A Virtual Epidemic
by Sheila Read
In September 2005 an epidemic called Corrupted Blood ran rampant on the online role-playing game World of Warcraft. It killed so many players that the fantasy world’s major cities were uninhabitable.
As players mourned the deaths of their characters, an epidemiology student saw an opportunity.
Popular games such as World of Warcraft could allow epidemiologists to improve their predictions of how people behave during epidemics, Eric Lofgren says.
Epidemiologists use computer simulations in their planning for pandemic influenza. “We make all of these assumptions about human behavior,” Lofgren says. “What if none of them are true?”
But online gaming could help. World of Warcraft is the largest of what are known as massively multi-player online role-playing games, in which players create virtual characters who go on quests, battle monsters, and interact with other characters.
Players take the game seriously. Lofgren, who admits he spent “too much” time playing World of Warcraft as an undergraduate, says, “there are people who treat it like a full-time job.”
Because players invest so much effort in developing their virtual characters, the game offers opportunities for the study of human behavior, Lofgren says.
Game designers created Corrupted Blood as a challenge to powerful players fighting a winged serpent named Hakkar in a remote region of the game world. They did not foresee the spread of the disease to weaker players, who died in droves. The disease spread rapidly in part because of the ability of characters to transport themselves instantly to other locations — similar to how people traveling by airplane spread disease.
The Corrupted Blood epidemic provided several insights into behavior. “The amount of altruistic behavior was very surprising to us,” Lofgren says. Many players deliberately went to infected areas to attempt to heal others who were ill, only to become infected themselves.
Other players violated the quarantine set up by game creator Blizzard Entertainment to try to contain the disease. And a few players acted as “super spreaders,” deliberately trying to infect others, Lofgren says.
Unfortunately for epidemiologists, no one was collecting data during the epidemic that could have allowed for detailed analysis of how characters spread the disease.

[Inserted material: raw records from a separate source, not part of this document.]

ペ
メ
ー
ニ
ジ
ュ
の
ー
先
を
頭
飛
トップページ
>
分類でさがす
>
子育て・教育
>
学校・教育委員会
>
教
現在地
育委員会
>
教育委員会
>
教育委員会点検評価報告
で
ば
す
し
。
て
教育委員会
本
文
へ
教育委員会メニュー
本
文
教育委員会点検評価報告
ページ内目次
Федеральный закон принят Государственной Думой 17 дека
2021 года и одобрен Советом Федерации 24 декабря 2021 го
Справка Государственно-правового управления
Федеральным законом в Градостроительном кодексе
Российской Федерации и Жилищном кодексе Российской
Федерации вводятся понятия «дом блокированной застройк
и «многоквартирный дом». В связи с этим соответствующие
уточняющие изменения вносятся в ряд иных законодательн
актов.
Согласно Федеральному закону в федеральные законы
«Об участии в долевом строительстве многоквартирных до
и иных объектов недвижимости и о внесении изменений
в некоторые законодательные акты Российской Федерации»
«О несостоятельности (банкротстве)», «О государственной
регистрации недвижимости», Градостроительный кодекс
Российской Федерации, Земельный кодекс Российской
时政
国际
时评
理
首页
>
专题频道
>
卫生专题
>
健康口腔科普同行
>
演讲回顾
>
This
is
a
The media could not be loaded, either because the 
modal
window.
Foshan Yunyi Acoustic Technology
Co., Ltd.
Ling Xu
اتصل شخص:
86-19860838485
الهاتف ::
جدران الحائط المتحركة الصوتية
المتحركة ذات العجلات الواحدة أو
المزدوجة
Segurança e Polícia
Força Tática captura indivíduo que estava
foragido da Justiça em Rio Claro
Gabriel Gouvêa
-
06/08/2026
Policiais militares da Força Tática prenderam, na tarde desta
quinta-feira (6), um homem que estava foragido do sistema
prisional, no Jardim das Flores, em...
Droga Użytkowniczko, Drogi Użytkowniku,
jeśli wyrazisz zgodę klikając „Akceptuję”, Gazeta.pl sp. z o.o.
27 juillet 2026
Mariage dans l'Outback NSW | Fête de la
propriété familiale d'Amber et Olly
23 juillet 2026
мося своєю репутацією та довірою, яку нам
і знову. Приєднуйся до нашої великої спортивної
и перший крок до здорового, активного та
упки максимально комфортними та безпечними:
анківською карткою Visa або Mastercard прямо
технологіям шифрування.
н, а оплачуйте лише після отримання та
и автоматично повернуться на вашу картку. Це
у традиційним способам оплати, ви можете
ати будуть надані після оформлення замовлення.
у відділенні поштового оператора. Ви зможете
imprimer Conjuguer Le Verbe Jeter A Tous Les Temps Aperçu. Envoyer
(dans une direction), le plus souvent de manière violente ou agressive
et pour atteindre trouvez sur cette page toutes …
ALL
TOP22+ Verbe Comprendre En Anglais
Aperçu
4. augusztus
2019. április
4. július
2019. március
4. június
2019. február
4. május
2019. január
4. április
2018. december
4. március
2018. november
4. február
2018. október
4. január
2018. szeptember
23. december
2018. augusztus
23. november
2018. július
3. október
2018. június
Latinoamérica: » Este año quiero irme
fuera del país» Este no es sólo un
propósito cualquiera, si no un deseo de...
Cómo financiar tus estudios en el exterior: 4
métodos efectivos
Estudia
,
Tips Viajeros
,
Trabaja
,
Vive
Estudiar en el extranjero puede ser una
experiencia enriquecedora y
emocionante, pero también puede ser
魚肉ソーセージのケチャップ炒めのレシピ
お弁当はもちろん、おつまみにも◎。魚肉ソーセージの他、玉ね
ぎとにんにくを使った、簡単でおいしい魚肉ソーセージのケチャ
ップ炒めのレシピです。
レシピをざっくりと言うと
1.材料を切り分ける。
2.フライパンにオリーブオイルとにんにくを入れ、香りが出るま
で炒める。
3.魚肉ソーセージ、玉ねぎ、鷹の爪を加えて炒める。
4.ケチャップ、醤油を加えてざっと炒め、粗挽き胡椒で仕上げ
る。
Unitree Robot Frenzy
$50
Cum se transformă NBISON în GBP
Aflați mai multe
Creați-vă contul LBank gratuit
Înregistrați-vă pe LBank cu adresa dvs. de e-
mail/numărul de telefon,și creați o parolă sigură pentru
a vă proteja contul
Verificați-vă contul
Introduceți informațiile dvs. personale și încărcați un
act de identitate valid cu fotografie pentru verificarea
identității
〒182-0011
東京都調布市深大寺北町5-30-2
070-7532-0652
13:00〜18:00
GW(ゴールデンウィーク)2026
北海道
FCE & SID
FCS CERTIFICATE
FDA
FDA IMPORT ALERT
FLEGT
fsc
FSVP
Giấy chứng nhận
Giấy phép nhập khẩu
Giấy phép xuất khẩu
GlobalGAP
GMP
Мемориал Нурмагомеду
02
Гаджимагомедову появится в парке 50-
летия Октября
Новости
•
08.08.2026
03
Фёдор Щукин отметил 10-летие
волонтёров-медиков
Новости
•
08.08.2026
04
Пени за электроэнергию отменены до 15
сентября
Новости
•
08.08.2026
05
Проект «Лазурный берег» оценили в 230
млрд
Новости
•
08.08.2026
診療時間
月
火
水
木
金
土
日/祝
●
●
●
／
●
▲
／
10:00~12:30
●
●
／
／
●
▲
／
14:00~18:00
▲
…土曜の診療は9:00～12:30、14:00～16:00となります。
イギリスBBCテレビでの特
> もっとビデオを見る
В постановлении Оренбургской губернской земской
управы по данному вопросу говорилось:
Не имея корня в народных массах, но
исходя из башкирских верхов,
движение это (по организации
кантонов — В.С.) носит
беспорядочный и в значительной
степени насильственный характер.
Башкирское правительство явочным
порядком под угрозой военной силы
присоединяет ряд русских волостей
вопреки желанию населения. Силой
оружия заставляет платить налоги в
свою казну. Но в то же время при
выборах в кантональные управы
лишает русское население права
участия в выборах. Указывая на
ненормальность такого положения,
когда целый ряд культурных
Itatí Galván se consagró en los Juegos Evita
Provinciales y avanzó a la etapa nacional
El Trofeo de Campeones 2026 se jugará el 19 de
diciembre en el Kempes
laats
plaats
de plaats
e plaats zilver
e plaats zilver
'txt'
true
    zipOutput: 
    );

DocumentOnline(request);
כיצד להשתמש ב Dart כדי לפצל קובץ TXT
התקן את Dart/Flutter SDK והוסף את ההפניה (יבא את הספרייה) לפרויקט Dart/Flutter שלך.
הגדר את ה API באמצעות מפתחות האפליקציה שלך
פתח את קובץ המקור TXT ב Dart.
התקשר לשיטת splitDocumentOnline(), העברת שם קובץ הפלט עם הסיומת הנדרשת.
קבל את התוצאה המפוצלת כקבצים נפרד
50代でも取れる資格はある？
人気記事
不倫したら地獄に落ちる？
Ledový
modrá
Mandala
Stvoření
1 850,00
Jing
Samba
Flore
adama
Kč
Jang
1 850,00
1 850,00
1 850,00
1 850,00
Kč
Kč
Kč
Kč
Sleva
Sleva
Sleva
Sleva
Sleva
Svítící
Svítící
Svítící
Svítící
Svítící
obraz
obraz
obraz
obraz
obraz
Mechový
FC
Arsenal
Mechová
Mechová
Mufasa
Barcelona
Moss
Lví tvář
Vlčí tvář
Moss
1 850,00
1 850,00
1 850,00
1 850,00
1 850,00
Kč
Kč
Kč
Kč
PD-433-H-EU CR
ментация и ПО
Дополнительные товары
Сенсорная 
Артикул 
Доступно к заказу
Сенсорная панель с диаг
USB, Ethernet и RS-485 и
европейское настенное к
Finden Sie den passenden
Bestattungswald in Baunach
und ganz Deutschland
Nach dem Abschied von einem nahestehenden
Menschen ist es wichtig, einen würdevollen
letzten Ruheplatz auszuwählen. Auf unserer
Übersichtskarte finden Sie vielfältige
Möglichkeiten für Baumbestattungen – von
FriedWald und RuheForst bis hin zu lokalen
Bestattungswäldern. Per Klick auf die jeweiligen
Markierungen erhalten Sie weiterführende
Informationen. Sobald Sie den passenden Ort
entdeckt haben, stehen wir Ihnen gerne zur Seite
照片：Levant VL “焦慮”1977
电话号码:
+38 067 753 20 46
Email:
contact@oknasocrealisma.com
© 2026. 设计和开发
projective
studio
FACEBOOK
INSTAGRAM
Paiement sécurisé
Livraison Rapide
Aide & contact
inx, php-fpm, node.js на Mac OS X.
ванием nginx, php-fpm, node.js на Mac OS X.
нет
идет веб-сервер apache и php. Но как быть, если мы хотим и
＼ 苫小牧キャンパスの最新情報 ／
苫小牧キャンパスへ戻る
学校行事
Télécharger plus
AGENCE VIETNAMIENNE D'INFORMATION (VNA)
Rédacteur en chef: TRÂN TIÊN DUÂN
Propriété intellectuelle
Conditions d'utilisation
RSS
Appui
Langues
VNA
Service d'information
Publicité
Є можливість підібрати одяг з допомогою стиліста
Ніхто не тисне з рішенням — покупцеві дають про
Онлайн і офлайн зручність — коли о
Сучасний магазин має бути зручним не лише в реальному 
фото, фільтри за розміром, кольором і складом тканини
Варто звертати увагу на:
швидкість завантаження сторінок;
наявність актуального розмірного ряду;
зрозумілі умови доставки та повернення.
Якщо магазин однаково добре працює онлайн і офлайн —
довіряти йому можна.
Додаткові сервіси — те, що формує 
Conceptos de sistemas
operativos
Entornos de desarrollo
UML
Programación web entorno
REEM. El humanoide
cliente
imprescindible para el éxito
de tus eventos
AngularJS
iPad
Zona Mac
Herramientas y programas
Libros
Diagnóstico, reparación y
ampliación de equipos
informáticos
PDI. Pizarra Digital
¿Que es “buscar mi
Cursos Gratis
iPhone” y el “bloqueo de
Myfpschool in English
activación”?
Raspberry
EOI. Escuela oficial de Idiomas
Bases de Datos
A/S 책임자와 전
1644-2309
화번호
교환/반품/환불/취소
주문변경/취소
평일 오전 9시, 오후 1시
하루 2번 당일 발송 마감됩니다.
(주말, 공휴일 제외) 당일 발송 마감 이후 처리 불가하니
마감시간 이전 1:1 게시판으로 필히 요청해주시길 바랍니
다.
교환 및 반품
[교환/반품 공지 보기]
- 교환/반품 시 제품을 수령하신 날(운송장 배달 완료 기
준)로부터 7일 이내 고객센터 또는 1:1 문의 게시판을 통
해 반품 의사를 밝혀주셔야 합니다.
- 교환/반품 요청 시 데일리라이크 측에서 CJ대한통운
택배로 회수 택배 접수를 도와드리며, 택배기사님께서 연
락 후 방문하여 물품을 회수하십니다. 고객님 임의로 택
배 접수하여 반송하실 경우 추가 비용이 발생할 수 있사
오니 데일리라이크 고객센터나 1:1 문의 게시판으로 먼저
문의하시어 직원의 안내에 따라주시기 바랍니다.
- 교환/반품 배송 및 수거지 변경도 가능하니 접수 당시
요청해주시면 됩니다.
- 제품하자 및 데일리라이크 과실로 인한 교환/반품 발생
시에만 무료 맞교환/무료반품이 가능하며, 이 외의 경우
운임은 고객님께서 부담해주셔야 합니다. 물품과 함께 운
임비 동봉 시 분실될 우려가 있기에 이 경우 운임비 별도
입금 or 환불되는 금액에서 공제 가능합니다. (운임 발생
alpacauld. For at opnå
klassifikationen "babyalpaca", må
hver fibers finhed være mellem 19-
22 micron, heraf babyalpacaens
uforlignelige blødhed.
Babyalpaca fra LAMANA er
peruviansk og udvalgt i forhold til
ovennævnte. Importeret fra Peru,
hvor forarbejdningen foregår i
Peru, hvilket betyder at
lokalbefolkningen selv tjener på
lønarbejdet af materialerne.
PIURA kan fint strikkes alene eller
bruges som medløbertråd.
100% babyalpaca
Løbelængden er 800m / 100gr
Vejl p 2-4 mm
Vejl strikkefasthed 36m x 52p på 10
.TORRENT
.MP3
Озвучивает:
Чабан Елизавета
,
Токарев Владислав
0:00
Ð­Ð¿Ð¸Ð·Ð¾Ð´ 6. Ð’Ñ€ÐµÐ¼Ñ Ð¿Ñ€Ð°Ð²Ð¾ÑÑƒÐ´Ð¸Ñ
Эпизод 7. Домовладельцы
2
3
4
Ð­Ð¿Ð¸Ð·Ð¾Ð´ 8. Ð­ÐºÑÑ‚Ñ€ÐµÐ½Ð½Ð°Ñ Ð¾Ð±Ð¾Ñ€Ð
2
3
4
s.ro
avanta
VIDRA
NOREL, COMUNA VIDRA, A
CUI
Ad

That’s what Lofgren and his former advisor, Nina Fefferman of Tufts University, hope to change before the next online epidemic emerges. The challenge will be to get game-makers’ cooperation.
Sheila Read is a master’s student in journalism at Carolina.
Eric Lofgren is a doctoral student in epidemiology in the School of Public Health. He coauthored an article, “The Untapped Potential of Virtual Game Worlds to Shed Light on Real World Epidemics,” that appeared in the September 2007 issue of Lancet: Infectious Diseases.